* _WHAT IS EXPECTED_
Search the listing below for the word "thumb" and copy each line where it appears.

_ _ _ _

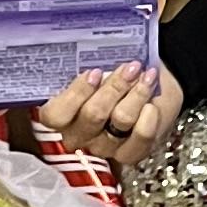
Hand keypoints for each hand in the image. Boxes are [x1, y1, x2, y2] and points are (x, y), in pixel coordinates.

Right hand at [38, 61, 184, 169]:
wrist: (150, 83)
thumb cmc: (119, 74)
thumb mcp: (101, 66)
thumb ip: (89, 66)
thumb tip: (94, 53)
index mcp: (62, 113)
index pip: (54, 116)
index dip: (75, 94)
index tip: (96, 72)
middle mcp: (79, 135)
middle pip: (92, 115)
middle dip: (115, 87)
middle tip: (130, 67)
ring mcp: (104, 147)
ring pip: (120, 120)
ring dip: (137, 94)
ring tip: (146, 76)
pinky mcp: (130, 154)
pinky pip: (141, 137)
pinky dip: (150, 117)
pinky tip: (152, 105)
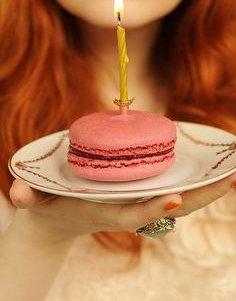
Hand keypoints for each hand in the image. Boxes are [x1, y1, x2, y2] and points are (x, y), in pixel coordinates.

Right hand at [9, 173, 235, 238]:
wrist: (57, 221)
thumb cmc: (49, 206)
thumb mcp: (36, 200)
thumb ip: (27, 197)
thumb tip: (17, 196)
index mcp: (103, 211)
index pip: (129, 215)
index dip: (150, 209)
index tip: (175, 199)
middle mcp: (125, 209)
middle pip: (167, 208)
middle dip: (199, 197)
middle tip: (232, 178)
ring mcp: (134, 204)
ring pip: (176, 200)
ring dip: (203, 189)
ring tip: (232, 170)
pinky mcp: (137, 196)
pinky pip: (169, 190)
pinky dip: (191, 182)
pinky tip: (209, 169)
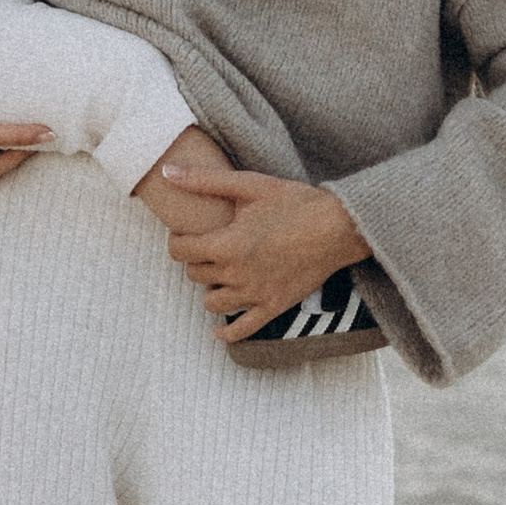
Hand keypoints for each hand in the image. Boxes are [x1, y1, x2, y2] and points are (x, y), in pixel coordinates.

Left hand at [154, 157, 369, 341]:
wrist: (339, 227)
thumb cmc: (295, 202)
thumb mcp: (249, 185)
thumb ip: (204, 181)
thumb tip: (166, 171)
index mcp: (227, 245)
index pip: (181, 251)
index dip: (178, 240)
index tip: (186, 233)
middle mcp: (237, 274)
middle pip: (195, 275)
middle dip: (196, 260)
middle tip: (206, 246)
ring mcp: (255, 294)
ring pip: (212, 303)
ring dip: (210, 288)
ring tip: (219, 274)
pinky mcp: (274, 306)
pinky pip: (242, 330)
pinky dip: (226, 333)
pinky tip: (218, 331)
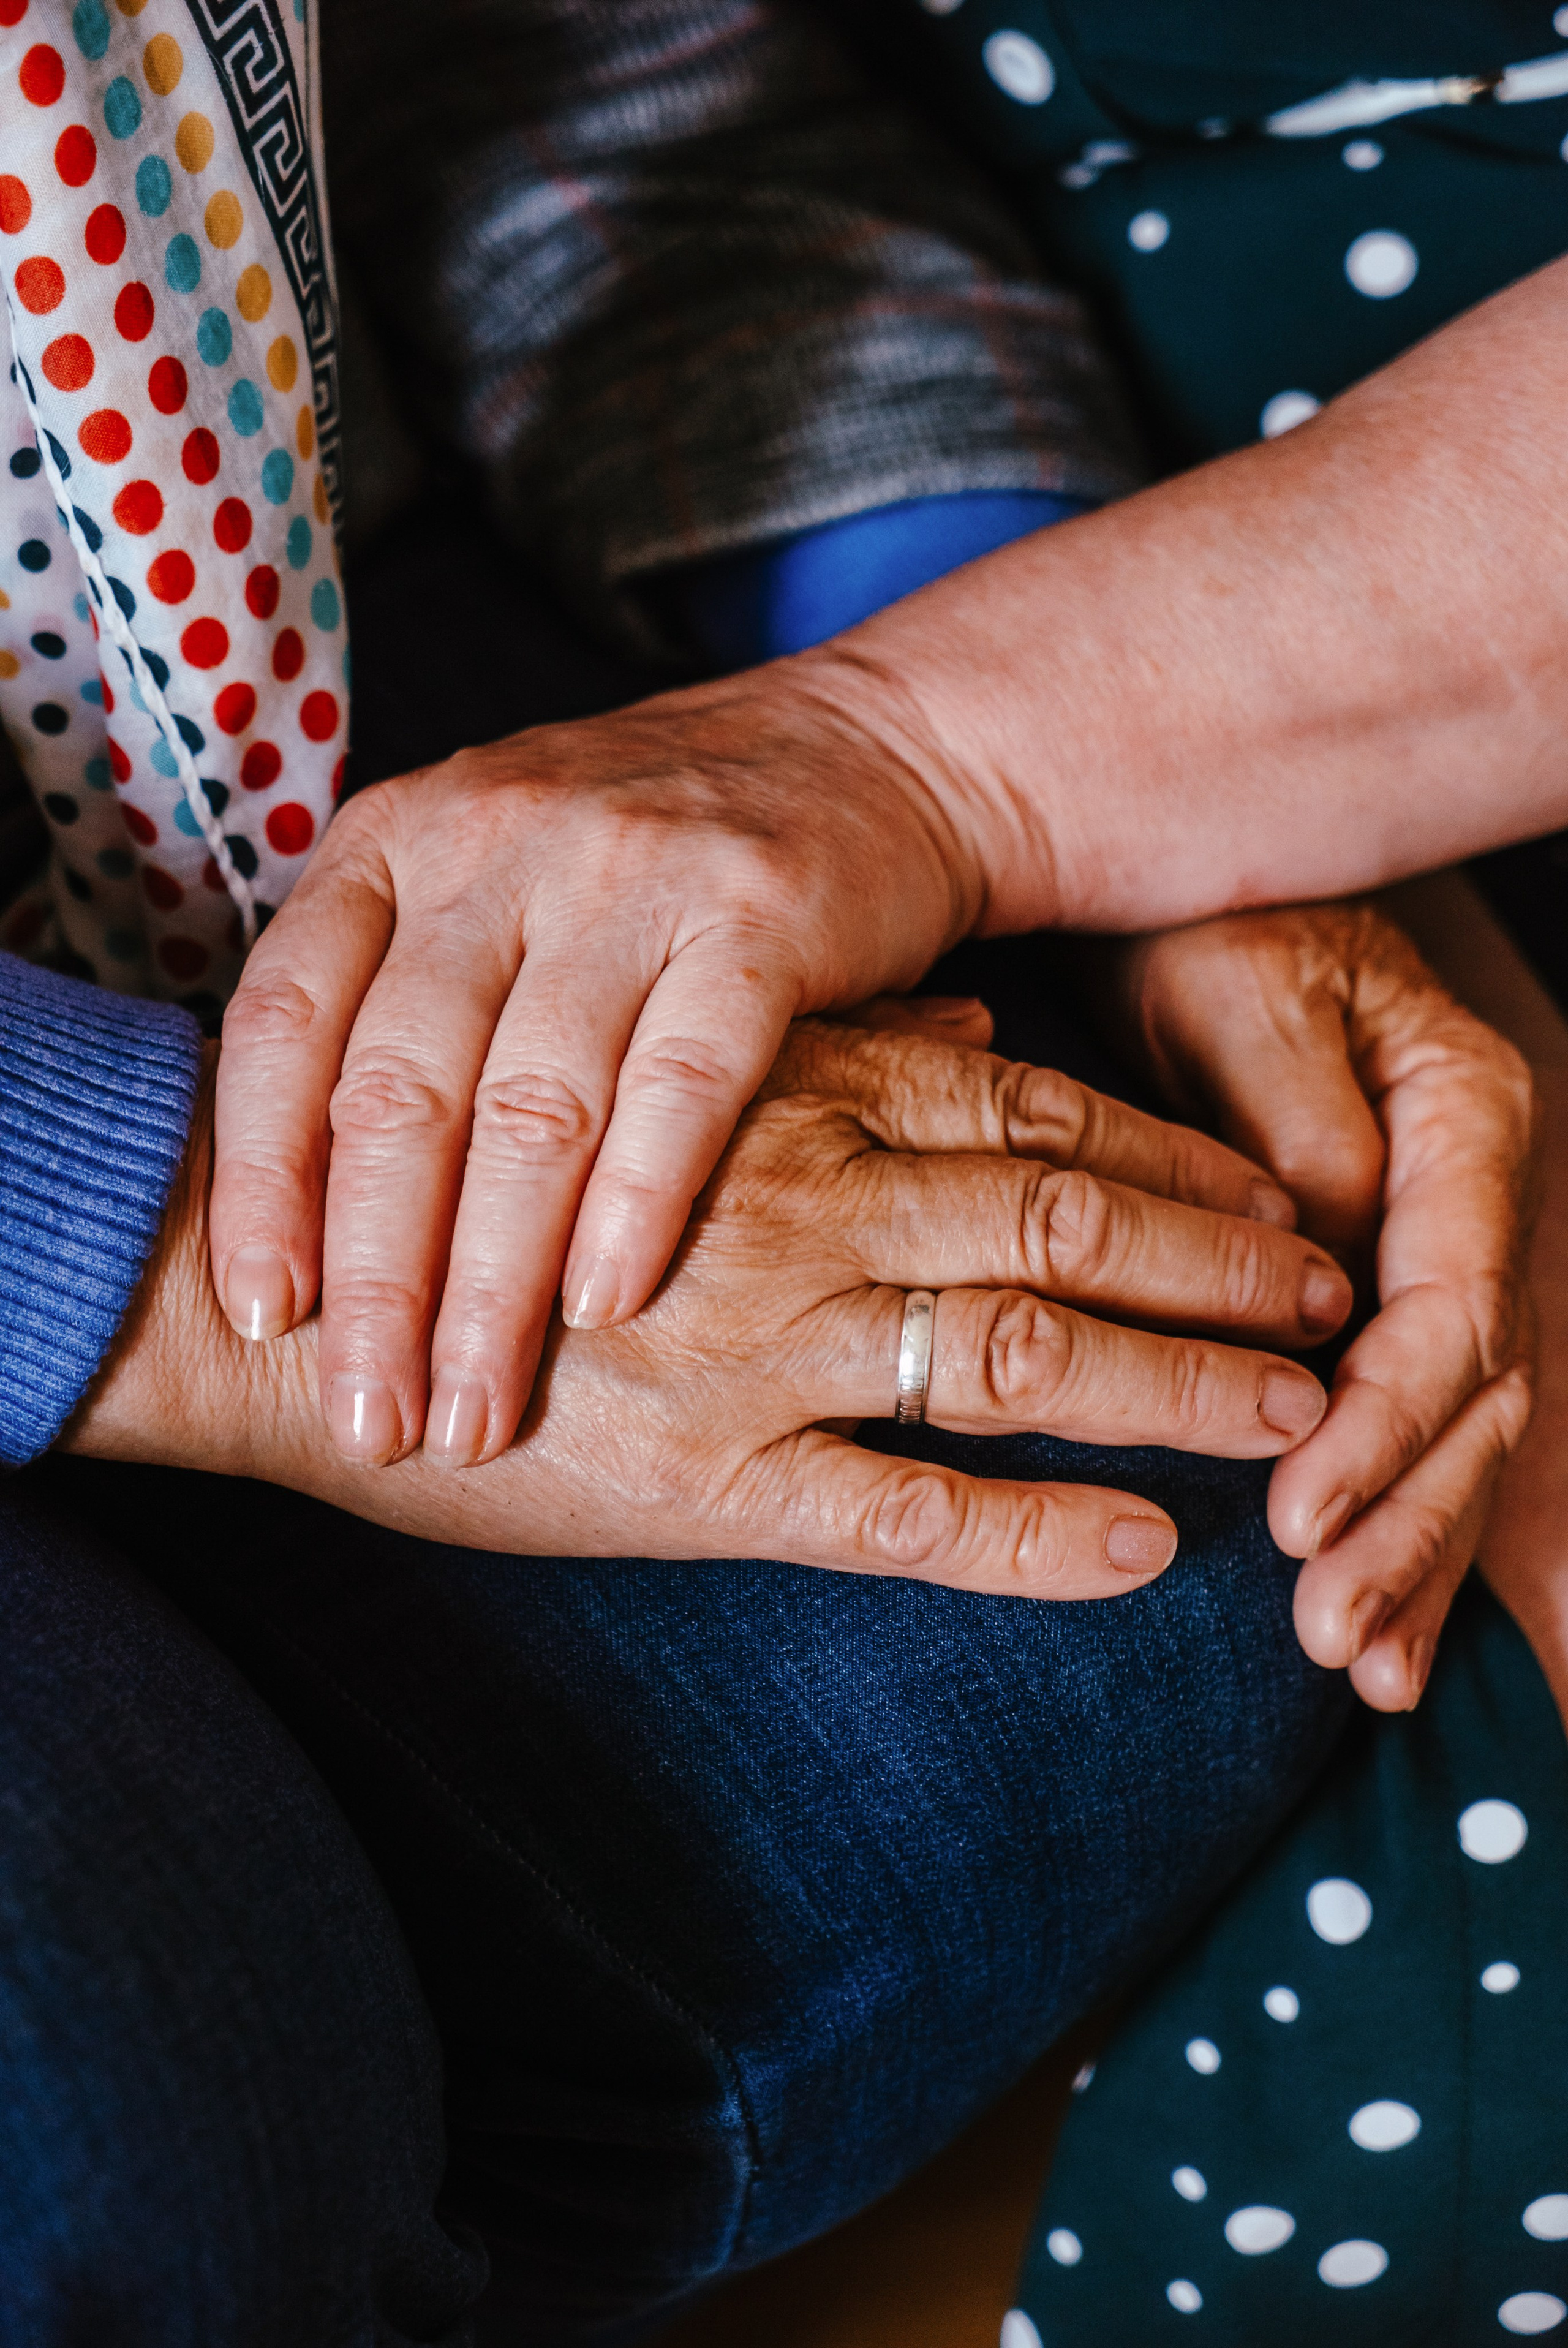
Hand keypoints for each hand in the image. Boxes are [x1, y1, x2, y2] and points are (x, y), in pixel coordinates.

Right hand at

_ _ _ _

* _TASK OUTPUT_
thumb cmc: (119, 74)
thumb mcp: (101, 66)
thumb ip: (89, 66)
thumb tip: (94, 53)
thumb cmc: (49, 206)
thumb mcp: (36, 200)
thumb ip: (27, 197)
thumb tip: (17, 196)
thumb cmc: (295, 202)
thumb mcp: (249, 185)
thumb ip: (204, 181)
thumb tip: (166, 171)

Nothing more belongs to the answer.